O desejo da mãe é que sua filha andasse sozinha, mas, na prática, nós percebíamos que a criança estava vivenciando muitas restrições por conta de um sonho de normalização. Ela olhava de cima para as outras crianças, porque estava, invariavelmente, no colo de um adulto, e não no chão com as outras. O colo era, nessa situação, uma barreira, travava a espontaneidade da aproximação. Consegui, então, uma cadeira de rodas e ela pode ficar mais no chão com outras crianças, e, consequentemente, o cuidado com ela passou a ser partilhado com várias pessoas. Foi uma longa caminhada com essa criança: de estímulo, de desafios para a família. Mas foi bonito ver a assunção de sua autonomia. Ela passou a ir até a biblioteca para escolher o livro dela, ia para o parque, voltava quando quisesse. Foi importante não só para ela, mas para toda a comunidade escolar pensar em diferentes estratégias a serem proporcionadas.

Depois veio um estudante que se alimentava por sonda.

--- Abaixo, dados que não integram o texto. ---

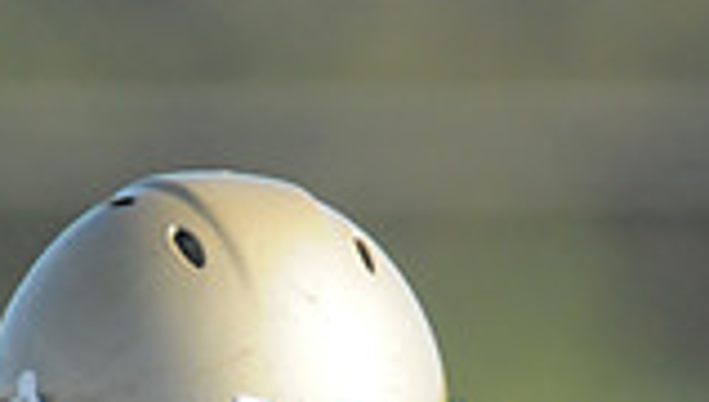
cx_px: 303
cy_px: 793
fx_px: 43004
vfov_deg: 0.5
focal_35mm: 2284
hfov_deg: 0.9
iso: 1600
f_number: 4
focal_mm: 400
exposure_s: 1/6400
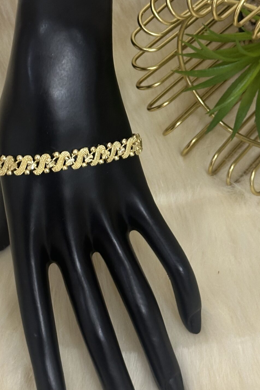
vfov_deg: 22.6
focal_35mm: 90
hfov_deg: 15.2
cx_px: 118
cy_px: 170
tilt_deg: -52.3
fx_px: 975
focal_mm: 6.86
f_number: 1.78
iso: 160
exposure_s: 1/60
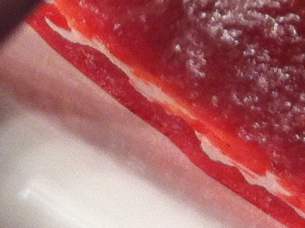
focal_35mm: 210
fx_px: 1848
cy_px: 28
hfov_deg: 9.2
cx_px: 473
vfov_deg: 7.0
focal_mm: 3.85
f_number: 2.8
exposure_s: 1/17
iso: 125
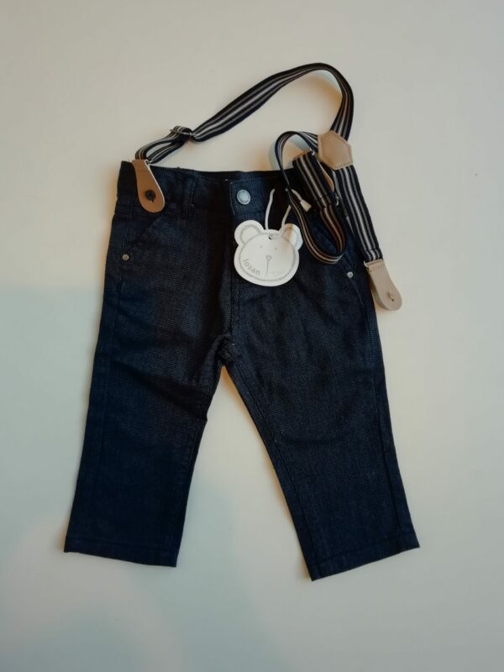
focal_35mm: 26
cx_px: 252
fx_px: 505
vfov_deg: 67.3
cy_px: 336
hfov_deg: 53.1
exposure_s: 1/219
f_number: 2.2
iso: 50
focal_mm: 3.46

No início, quando o professor de educação especial não estava, era um desespero, como se ninguém pudesse apoiar a criança no uso da sonda para se alimentar. Aos poucos, aquilo foi se tornando rotineiro, comum, e toda a comunidade passou a cooperar, deixou de perceber aquela necessidade como um problema específico e incorporou-a como parte do cotidiano.

Então, é preciso frisar: não é uma fórmula, é uma dinâmica. O professor da sala de recursos não é aquele que saca recursos super tecnológicos da cartola ou que atende a criança com deficiência na sala separada para devolver o mais normalizada possível para a sala de aula comum. Não! Nós encontramos respostas porque observamos o que a criança necessita, o que ela nos informa, deixamos que ela seja nossa mestra e, assim, podemos endereçar as barreiras do nosso contexto. As respostas não estão a priori dentro da gente, aguardando serem encontradas, como se nós fôssemos o oráculo da inclusão. Elas se fazem a partir de nossa disposição ao encontro com o outro e com os saberes necessários, e tem como premissa o compromisso ético com a educação enquanto direito fundamental.